Attain Insight Security 4X
Canadian Crown Corporation



TM1 security is complex to configure. For large-scale TM1 applications, addressing security reliably across multiple Cubes, Dimensions, Elements, and Memberships is an extraordinary challenge.  Additionally, large organizations are typically required by audit or regulation to assure that key data is secure.

As an example, a Canadian Crown Corporation (CCC) has 200-300 "Contributor Users", with about 75-80 GL accounts used in the planning process and about 180 to 200 expense accounts / RC's.  CCC have manually set up user groups for the RC's in a Cognos TM1 namespace, securing TM1 elements with their corresponding RC groups in the Cognos TM1 namespace. Security for Contributor Users is driven by the security in TM1, including project groupings, comprising selected RC's (which change frequently).

In a typical organization, dedicated BI administrators would be responsible for administering and adding users to groups.  At CCC, as with many organizations, TM1 Administrators are also the BI developers, responsible for moving the organization forward with new projects.  Administering user security removes them from development projects.  Clearly, offloading user administration to the business will improve developer productivity.

However, adding users to groups isn’t always straight forward with TM1, since user changes often require adjustments, such as which costs are part of a group.  Currently, this can only be changed in TM1-- a change that must be administered in the development environment and subsequently republished to production.  Also application administrators and BI developers move-on with new projects, initiatives, and organization changes. Clearly, a much simpler administration process is required for day-to-day operation.

The scenario at CCC is typical for many TM1 implementations.  Fortunately, Attain Insight Security 4X resolves these issues, streamlining security configuration tasks across the entire TM1 environment, enabling administrators to confidently and securely deploy TM1 applications.

Accurate security is critical for financial applications

Security 4X removes the administrative burden of:
a)    applying and managing security in TM1 cubes;
b)    managing security between TM1 environments (development, test and production) etc.;
c)    providing a simply way to do group administration, add / remove groups and change the cost centres in a group;
d)    providing an easy way for the business administrators or SME's to add / remove users to groups;
e)    Providing audit and compliance reporting.

Provable Compliance

Security 4X provides provable compliance regarding key changes to security policies, membership changes, and current security configurations.  All of which are elusive without the right software tools.

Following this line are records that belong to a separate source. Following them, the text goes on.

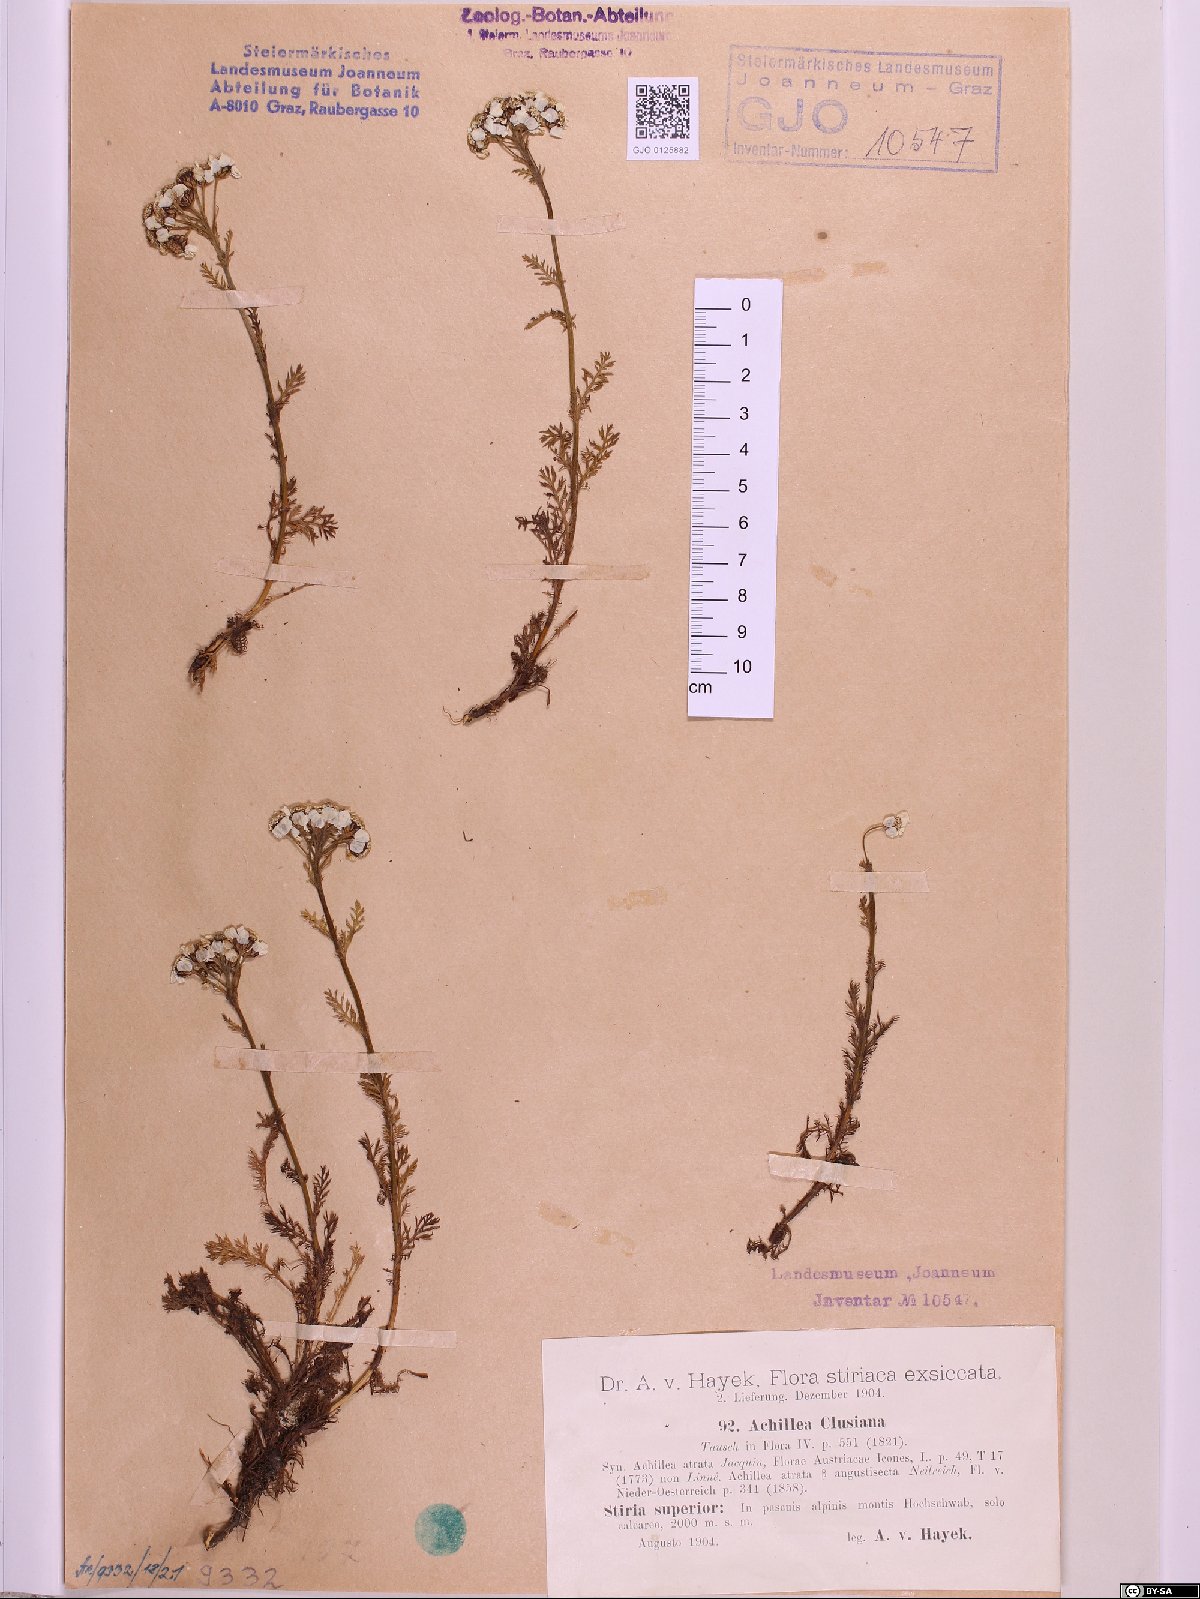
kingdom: Plantae
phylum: Tracheophyta
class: Magnoliopsida
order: Asterales
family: Asteraceae
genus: Achillea
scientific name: Achillea clusiana
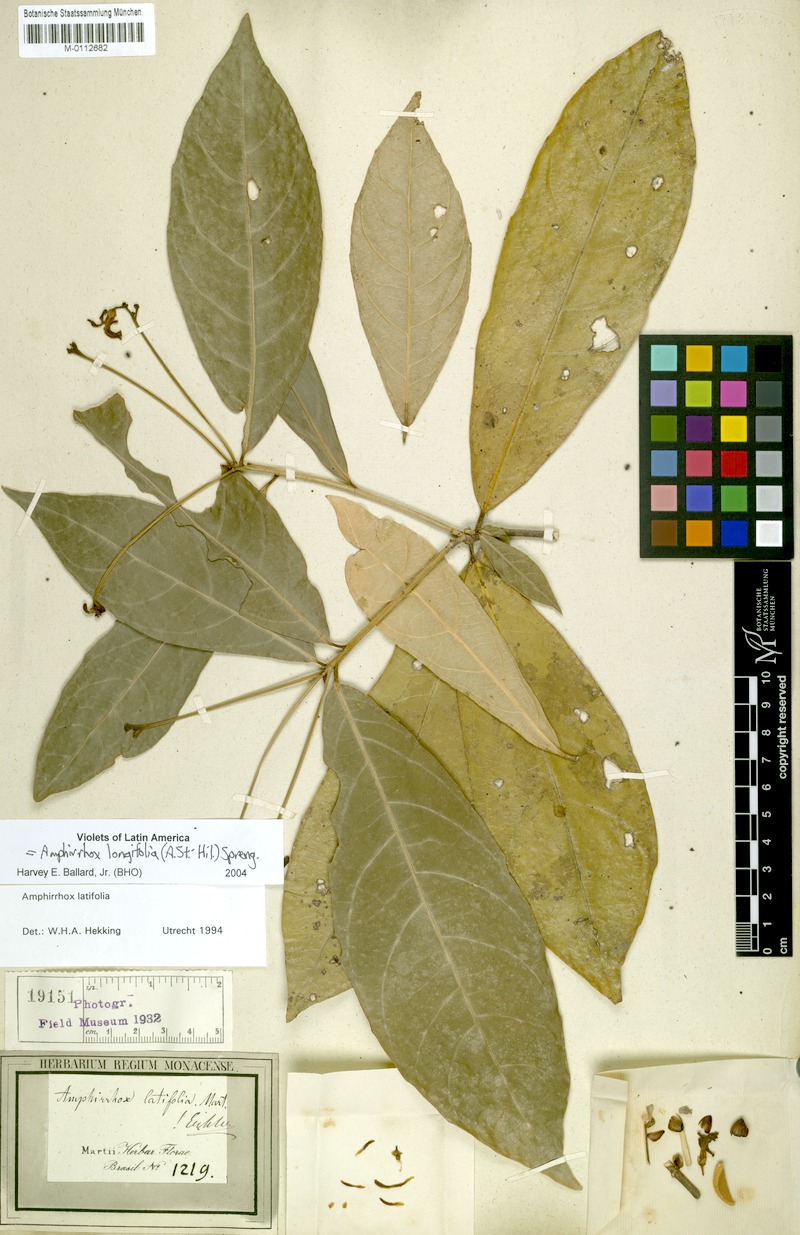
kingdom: Plantae
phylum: Tracheophyta
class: Magnoliopsida
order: Malpighiales
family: Violaceae
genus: Amphirrhox
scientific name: Amphirrhox longifolia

Security 4X improves user administration, compliance and BI developer productivity by:
  • Addressing governance policies comprehensively;
  • Addressing ongoing organizational changes;
  • Providing provable compliance;
  • Cost effectively managing security;
  • Providing a repeatable process for implementing security;
  • Enabling audibility of key access points within Cognos;
  • Relieving BI developers of the burden of user administration.